Assignment:
Before reproducing the lines below, strip out the pictures; every other character stays as written.

Supplied data START

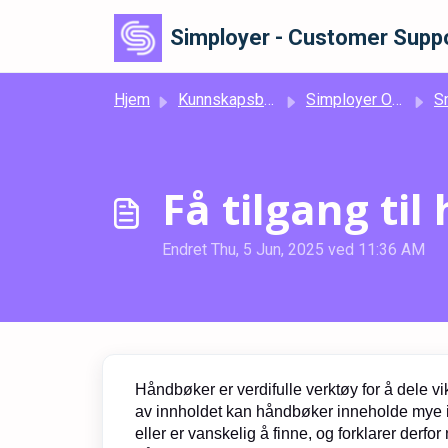
Gå til hovedinnhold
Simployer - Customer Suppo
Hjem
Kunnskapsbase
Simployer One
Smar
Få tilgang ti
Endret Thu, 5 Jun, 2025 ved 11:36 AM
Håndbøker er verdifulle verktøy for å dele vi
av innholdet kan håndbøker inneholde mye in
eller er vanskelig å finne, og forklarer derfo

Supplied data END

Exercise result:
Gå til hovedinnhold
Simployer - Customer Suppo
Hjem
Kunnskapsbase
Simployer One
Smar
Få tilgang ti
Endret Thu, 5 Jun, 2025 ved 11:36 AM
Håndbøker er verdifulle verktøy for å dele vi
av innholdet kan håndbøker inneholde mye in
eller er vanskelig å finne, og forklarer derfo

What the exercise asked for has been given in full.